=== What you need to do ===
Only these lines are needed: the first line of the entries below through the line with "(464, 870) none", each returned exactly.

Change listing data:

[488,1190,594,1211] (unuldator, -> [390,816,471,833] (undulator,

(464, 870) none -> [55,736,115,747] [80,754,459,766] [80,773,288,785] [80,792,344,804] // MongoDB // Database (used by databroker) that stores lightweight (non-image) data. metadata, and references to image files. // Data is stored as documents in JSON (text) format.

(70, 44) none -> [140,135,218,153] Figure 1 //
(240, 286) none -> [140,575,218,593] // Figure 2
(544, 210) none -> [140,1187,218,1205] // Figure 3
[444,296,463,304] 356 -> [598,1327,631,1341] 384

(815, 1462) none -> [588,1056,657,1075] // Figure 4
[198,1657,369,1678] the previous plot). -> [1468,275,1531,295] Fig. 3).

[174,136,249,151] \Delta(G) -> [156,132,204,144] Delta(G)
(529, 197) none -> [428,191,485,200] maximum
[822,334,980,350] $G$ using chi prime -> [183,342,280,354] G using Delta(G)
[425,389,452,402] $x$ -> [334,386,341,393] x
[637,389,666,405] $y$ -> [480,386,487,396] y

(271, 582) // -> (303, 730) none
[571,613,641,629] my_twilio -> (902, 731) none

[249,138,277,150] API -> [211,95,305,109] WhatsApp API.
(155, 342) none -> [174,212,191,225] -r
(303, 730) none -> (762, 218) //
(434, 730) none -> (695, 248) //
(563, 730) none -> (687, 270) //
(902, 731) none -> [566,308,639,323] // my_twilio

=== Written solution ===
[488,1190,594,1211] (unuldator, -> [390,816,471,833] (undulator,

(464, 870) none -> [55,736,115,747] [80,754,459,766] [80,773,288,785] [80,792,344,804] // MongoDB // Database (used by databroker) that stores lightweight (non-image) data. metadata, and references to image files. // Data is stored as documents in JSON (text) format.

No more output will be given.